Across the EU, working hours increased by 3.0 % from Q1 to Q2.

According to data released by Eurostat, the largest increase, 18%, was recorded in Greece, followed by Slovakia 12.4%, Ireland 10.8%, and Portugal 10.2%.

The largest decrease in working hours was observed in Belgium with -3.6%, the Netherlands -2.8%, France -2.2%, Estonia -1.7% and Luxembourg -0.2%.

The working hours in Q1 were affected by the coronavirus pandemic and restrictive measures introduced to stem the vırus.

In Q2, the easing of restrictive measures also brought an increase in working hours in many countries.

In Cyprus, a whopping increase of 122.7% was recorded in the catering and hospitality sector.

Workers in the entertainment sector worked 37% more in Q2 than in Q1, while working hours in the wholesale and retail trade sector increased by 6.7%.

The real working hours in the construction sector dipped 1.7% in Q2, compared to Q1, in the communication sector, working hours were reduced by 8.5%.

In the transport and storage sector, the reduction was 10.5%, and in the real estate sector, it increased by 4.3%.

Health professionals put in 8% more hours in Q2 than in Q1.

In the EU, real working hours for women increased slightly (3.3%) than for men (2.7%).

In some countries, the gap was particularly large.

In Greece, working hours for women in their main job increased by 23.9%, while working hours for men increased by 14.5%.

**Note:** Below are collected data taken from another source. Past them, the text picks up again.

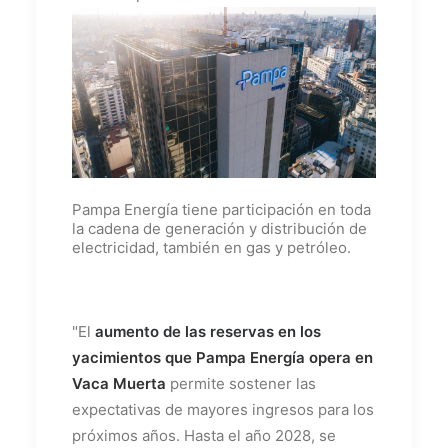
Pampa Energía tiene participación en toda
la cadena de generación y distribución de
electricidad, también en gas y petróleo.
"El
aumento de las reservas en los
yacimientos que Pampa Energía opera en
Vaca Muerta
permite sostener las
expectativas de mayores ingresos para los
próximos años. Hasta el año 2028, se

In Cyprus, working hours for women increased by 4.9% and for men by 6.4%.

Cypriot employees, aged 20 to 64, were amongst the hardest working in the bloc, as they had the third-longest working week in the EU in 2020.

Along with their fellow workers in Poland and Croatia, Cypriots work an average of 39.5 hours a week, behind Romania with 40.4 hours and Bulgaria 40.2.

Other central-eastern European countries like Czechia, Hungary and Slovakia also had a relatively long working week of 39.3 hours.

In contrast, Germany (34.3 hours), Denmark (32.7 hours), and the Netherlands (29.5 hours) had the shortest average working weeks for employees in the EU.